Need I mention that unlike Hamilton, in Palm Springs you get no snow, palm trees, and perhaps a pool for $750,000?
Canada’s Prairie cities are more affordable, but here’s what’s not so attractive for Canada for investment and the cost of living: Our tax levels, in addition to high housing costs.
The Wall Street Journal recently noted that just five U.S. states—four in the southwest: Arizona, New Mexico, Texas and Oklahoma, plus Nevada – accounted for 30% of the growth in manufacturing jobs in the United States in the past three years. Those five states added 100,000 manufacturing jobs over three years.
And why were manufacturers flocking to those states? Low housing prices for prospective staff and lower taxes, which is drawing even California firms to the southwest states and Nevada.
Consider Texas as just one example of a state where still-reasonable housing prices and tax levels combine to make Canada very unattractive for investment by comparison.
In Texas, there is no state corporate tax but instead a “gross receipts” tax (and it’s the same in Nevada). Gross receipt taxes are not directly comparable to corporate taxes but for the other noted states, here’s the top corporate rate comparison: Arizona (4.9%), New Mexico (5.9%), and Oklahoma 6.00%).
And here’s the top personal state income tax rates in those five states: Arizona (2.59%), New Mexico (5.9%), Texas (0%) Oklahoma (5.0%), and Nevada (0%).
British Columbia’s top corporate provincial income tax rate is 12% with a top provincial income tax rate of 20.5%. Alberta has the lowest corporate tax rate in Canada at 8.0%. Its top provincial income tax rate is 15%.
British Columbians might respond that Texas is not British Columbia. That skips over the reality that the American southwest is competitive for investment whether BC politicians like it or not.
But let’s compare BC with California. California’s top state corporate tax rate is 8.84% compared with BC’s 12% rate. California’s top state personal income tax rate is 13.3% compared to BC’s 20.5%. California’s 13.3% rate kicks in only at $1 million (about $1.2 million on Canadian dollars); BC’s 20.5% rate starts at $222,421.
So what can be done?
On housing, there’s no simple remedy.
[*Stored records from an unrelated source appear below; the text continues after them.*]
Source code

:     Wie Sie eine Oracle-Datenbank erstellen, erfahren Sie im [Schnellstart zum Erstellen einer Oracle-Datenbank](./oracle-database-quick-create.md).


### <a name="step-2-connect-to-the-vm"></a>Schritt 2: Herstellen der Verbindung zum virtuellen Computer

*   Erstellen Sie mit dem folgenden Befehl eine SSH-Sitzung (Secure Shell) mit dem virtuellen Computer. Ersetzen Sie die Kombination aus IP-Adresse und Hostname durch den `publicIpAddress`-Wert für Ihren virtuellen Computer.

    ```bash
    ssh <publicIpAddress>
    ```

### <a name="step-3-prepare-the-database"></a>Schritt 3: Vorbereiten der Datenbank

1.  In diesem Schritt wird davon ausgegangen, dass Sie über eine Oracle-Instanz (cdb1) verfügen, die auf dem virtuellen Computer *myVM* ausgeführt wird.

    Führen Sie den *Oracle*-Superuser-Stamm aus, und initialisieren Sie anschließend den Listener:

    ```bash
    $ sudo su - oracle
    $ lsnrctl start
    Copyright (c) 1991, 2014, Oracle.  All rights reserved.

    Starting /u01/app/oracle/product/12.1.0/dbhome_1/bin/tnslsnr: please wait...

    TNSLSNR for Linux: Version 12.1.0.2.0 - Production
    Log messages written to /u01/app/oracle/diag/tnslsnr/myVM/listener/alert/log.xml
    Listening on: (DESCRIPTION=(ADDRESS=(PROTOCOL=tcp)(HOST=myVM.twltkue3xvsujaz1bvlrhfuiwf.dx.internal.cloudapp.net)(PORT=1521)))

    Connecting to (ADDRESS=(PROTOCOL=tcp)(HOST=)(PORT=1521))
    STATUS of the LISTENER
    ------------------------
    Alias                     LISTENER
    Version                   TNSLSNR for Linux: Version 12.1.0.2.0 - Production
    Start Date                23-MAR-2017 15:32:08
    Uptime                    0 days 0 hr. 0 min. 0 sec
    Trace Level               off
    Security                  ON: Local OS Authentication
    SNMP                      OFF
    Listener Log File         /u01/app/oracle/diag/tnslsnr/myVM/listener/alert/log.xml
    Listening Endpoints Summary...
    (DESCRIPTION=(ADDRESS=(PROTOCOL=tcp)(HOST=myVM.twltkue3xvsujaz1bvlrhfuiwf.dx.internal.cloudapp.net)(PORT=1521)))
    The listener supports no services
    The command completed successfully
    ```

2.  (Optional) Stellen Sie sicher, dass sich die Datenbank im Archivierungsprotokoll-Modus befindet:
A province like British Columbia is always going to be desirable given its temperate climate and thus housing is in high demand. Combine that with a high immigration rate and there’s always going to be demand pressure. Still, restrictions on land development in BC and across Canada also play a factor.
As for taxes, as it happens, I’ve done my bit to help make Canada more competitive. I was advising then-Alberta opposition leader Jason Kenney in 2019 when we and others discussed this campaign plank for the United Conservative Party.
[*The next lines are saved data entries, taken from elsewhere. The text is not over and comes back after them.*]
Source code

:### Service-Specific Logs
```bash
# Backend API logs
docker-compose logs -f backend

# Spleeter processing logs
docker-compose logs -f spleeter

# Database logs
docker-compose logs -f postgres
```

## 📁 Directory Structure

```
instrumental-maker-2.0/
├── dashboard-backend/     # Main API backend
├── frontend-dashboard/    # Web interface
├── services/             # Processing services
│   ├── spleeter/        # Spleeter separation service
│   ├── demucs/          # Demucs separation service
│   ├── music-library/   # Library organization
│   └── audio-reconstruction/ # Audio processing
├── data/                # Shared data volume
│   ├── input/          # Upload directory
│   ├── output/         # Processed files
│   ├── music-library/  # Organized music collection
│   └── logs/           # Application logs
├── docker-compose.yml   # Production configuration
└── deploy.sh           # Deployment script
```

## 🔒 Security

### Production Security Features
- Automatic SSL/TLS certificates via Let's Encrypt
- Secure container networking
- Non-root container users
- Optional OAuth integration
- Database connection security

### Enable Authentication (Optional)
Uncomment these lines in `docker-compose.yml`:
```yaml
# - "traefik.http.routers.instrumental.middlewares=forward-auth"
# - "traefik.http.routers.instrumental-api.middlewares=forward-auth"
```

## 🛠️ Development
I was in the room on February 1, 2019 when we and others discussed multiple options on tax policy. After several hours, I suggested one low rate as an alternative to a mish-mash of credits—and that made its way to the opposition party’s platform. The promise, announced one month later and since delivered, was to chop Alberta’s corporate tax rate by one-third, from 12% to 8%.
Back to Dallas.
The median house price for the Dallas Forth Worth metro area is $335,000, up 17 percent in the last year. So who knows? Maybe the Uber driver’s five-bedroom Dallas home is now worth $250,000, or—gasp—maybe even $275,000? Whatever it is, one can pretty much guarantee Dallas is still lower and much more affordable than most Canadian cities.
Or put another way: If Canadians want to know where the competition is for investment and jobs, it’s in the American southwest. It might be time to pay attention.
Mark Milke wears many hats and one is that of an author. His most recent book is The Victim Cult: How the culture of blame hurts everyone and wrecks civilizations.